## 阅读摘录
--------

WO 2006/066891公开了包含***-1(IGF-I)和一个或两个聚乙二醇基团的缀合物,其特征在于:所述IGF-I在野生型IGF-I氨基酸序列的第27、37、65、68位多达三个位置上具有氨基酸改变,使得一个或两个所述氨基酸为赖氨酸,氨基酸27为极性氨基酸但不是赖氨酸,通过所述赖氨酸的伯氨基缀合,所述聚乙二醇基团总分子量为20到100kDa。这样的缀合物对于治疗神经变性病症如阿尔茨海默病有用。 
WO 2006/074390涉及IGF-I变体和包含IGF-I变体与某些融合成分的融合蛋白。WO 2006/074390涉及某些IGF-1变体。

--------

## 所示信息
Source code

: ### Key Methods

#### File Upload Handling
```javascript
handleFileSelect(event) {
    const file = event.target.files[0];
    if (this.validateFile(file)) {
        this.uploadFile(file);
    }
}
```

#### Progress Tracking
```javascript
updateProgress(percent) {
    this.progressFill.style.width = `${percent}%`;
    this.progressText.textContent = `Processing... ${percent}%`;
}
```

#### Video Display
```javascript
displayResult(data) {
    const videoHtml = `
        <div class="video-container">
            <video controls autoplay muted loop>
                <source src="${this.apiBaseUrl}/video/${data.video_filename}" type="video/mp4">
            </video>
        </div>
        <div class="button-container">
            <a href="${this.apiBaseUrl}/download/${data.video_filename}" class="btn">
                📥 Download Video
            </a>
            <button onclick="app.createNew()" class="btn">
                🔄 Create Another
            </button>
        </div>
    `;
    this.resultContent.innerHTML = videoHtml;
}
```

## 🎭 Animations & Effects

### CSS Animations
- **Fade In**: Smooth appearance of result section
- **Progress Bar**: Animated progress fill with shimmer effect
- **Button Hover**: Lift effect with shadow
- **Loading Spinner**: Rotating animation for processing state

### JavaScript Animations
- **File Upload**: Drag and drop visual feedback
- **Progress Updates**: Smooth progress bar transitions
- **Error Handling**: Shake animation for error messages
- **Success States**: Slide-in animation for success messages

--------

## 所需操作 1
根据这段关于IGF-I专利的摘录，WO 2006/066891所述缀合物中聚乙二醇基团的总分子量范围是多少？
## 所需操作 2
请续写这段关于IGF-I专利的摘录，从其最后一句之后写起。
列表与摘录内容无关。

## 书面回答 1
20到100kDa。

## 书面回答 2
通过融合蛋白重组生产IGF-I的方法由EP0155655和US 5,158,875已知。但经常发现重组生产的IGGF-I具有微不均一性(Forsberg,G.等人,Biochem.J.271(1990)357-363)。 
发明概述 
本发明提供了在原核生物中重组生产IGF-I的方法,其不带N端附着的甲硫氨酸,具有高纯度和高产率。 
本发明包含生产IGF-I的方法,特征在于: 
a)培养包含表达载体的原核宿主细胞,所述载体含有编码融合蛋白的核酸,所述融合蛋白包含所述IGF-I,其N端与前肽C端相连, 
b)由此所述前肽C端以氨基酸-Y-Pro结束,其中Y选自Pro、Pro-Ala、Pro-Gly、Pro-Thr、Ala-Pro、Gly-Pro、Thr-Pro、Arg-Pro或Pro-Arg-Pro, 
c)回收所述融合蛋白,并用IgA蛋白酶切割,和 
d)回收所述IGF-I。 
回收的IGF-I在N端没有甲硫氨酸附着。 
本发明优选实施方案中,前肽选自SEQ ID NO:2-5的肽。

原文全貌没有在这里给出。